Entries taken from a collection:
______

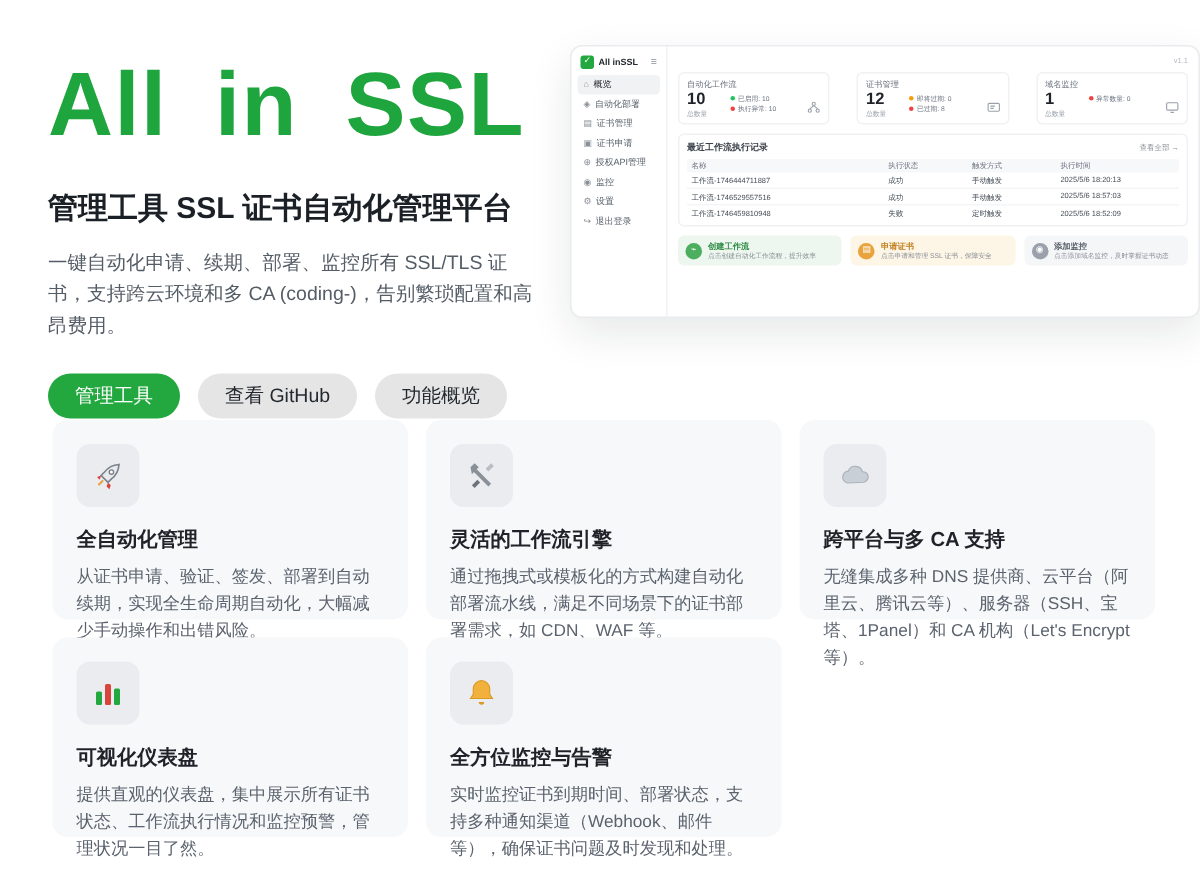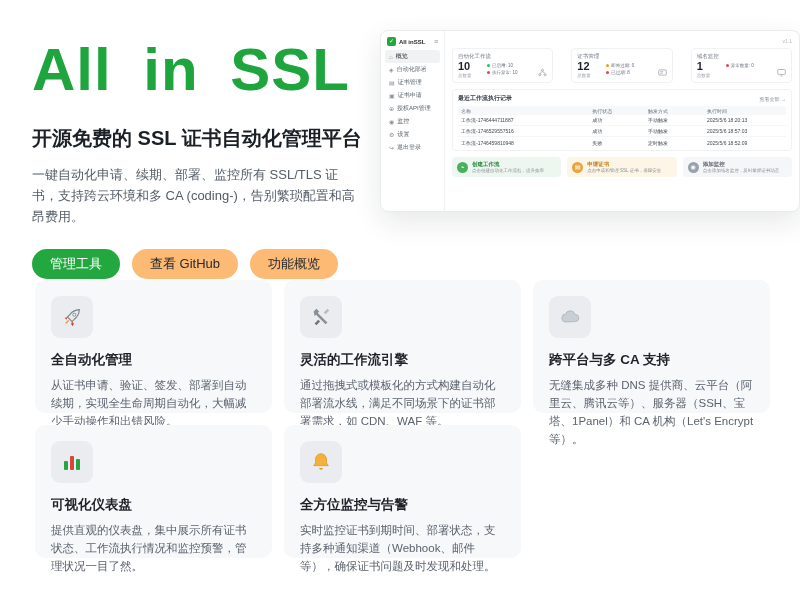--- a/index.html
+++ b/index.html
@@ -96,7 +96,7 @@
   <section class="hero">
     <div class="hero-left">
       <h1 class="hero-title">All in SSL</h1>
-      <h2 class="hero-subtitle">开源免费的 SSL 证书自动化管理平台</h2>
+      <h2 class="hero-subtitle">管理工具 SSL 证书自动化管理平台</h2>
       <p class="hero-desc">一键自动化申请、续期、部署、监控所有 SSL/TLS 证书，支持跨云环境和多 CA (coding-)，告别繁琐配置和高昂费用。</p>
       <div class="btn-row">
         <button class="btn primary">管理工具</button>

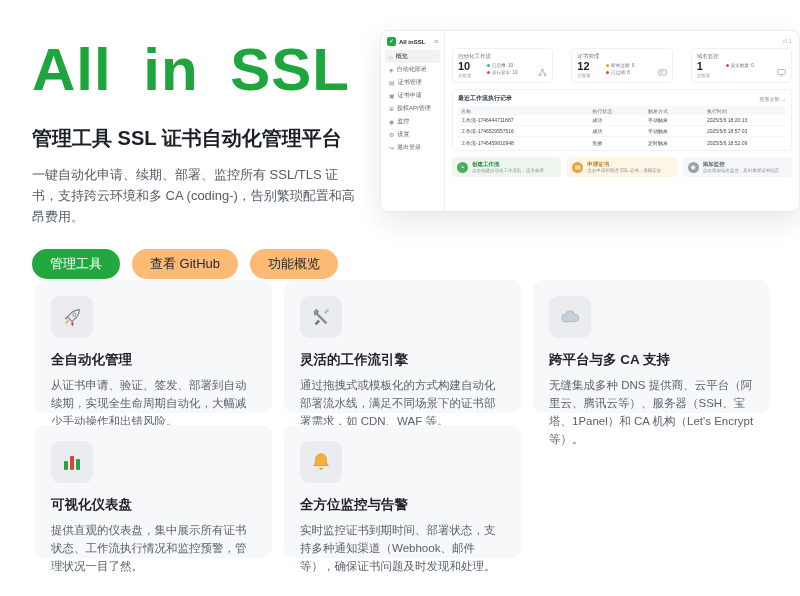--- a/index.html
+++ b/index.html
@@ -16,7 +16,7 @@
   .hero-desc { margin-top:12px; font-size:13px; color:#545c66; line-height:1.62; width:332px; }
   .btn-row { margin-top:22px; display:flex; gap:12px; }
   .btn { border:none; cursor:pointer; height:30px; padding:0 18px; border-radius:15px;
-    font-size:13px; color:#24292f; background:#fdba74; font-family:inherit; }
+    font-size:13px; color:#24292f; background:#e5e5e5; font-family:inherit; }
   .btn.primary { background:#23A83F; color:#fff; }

______

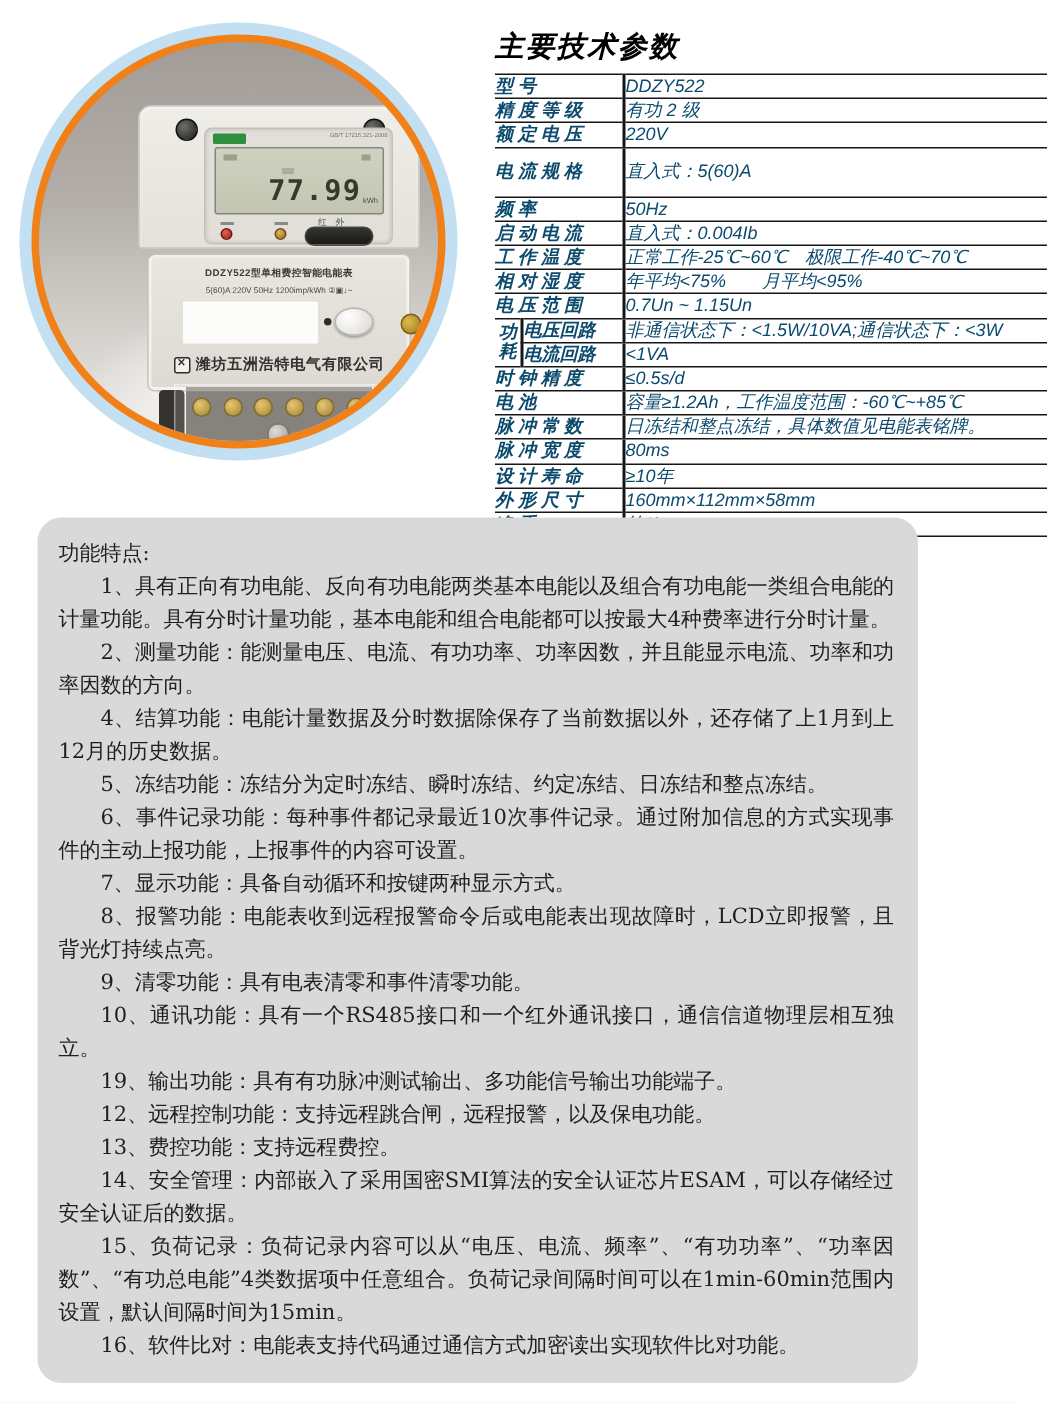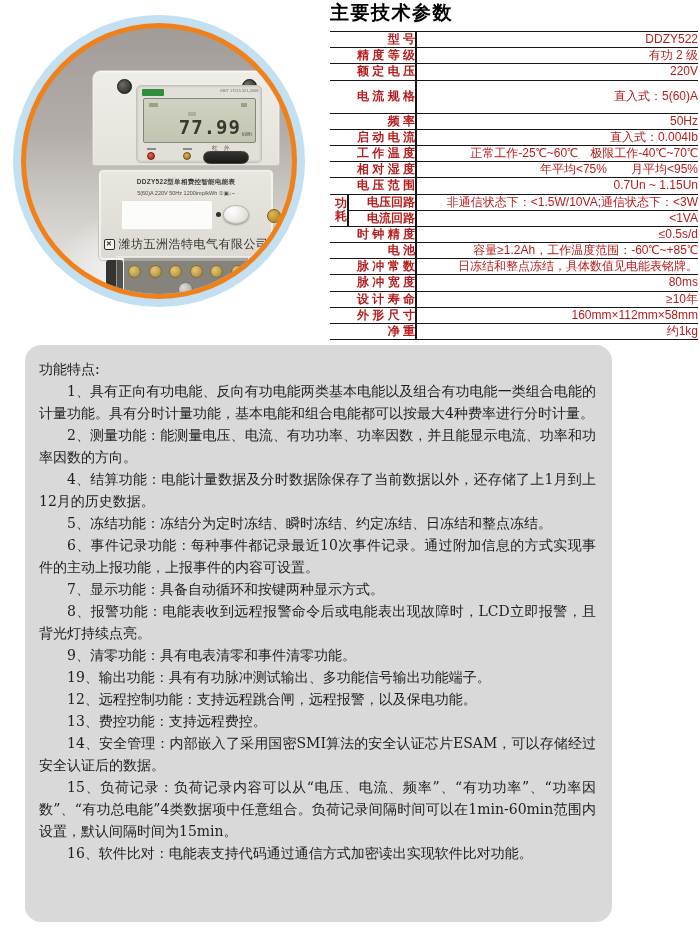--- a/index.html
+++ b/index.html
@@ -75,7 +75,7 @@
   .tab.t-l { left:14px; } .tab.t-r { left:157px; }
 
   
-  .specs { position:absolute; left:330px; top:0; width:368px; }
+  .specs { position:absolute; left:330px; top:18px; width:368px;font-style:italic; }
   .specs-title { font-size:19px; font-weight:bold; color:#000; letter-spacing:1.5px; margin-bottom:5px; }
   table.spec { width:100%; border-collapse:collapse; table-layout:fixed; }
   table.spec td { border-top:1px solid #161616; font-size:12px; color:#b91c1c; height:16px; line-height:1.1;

______

◆ Task objective:
What you return must match the lines above from the one with "-96,7 +96,7 @@" through the one with "-16,7 +16,7 @@" exactly, with both ends included and the pictures excluded.

◆ Result for this task:
@@ -96,7 +96,7 @@
   <section class="hero">
     <div class="hero-left">
       <h1 class="hero-title">All in SSL</h1>
-      <h2 class="hero-subtitle">开源免费的 SSL 证书自动化管理平台</h2>
+      <h2 class="hero-subtitle">管理工具 SSL 证书自动化管理平台</h2>
       <p class="hero-desc">一键自动化申请、续期、部署、监控所有 SSL/TLS 证书，支持跨云环境和多 CA (coding-)，告别繁琐配置和高昂费用。</p>
       <div class="btn-row">
         <button class="btn primary">管理工具</button>

--- a/index.html
+++ b/index.html
@@ -16,7 +16,7 @@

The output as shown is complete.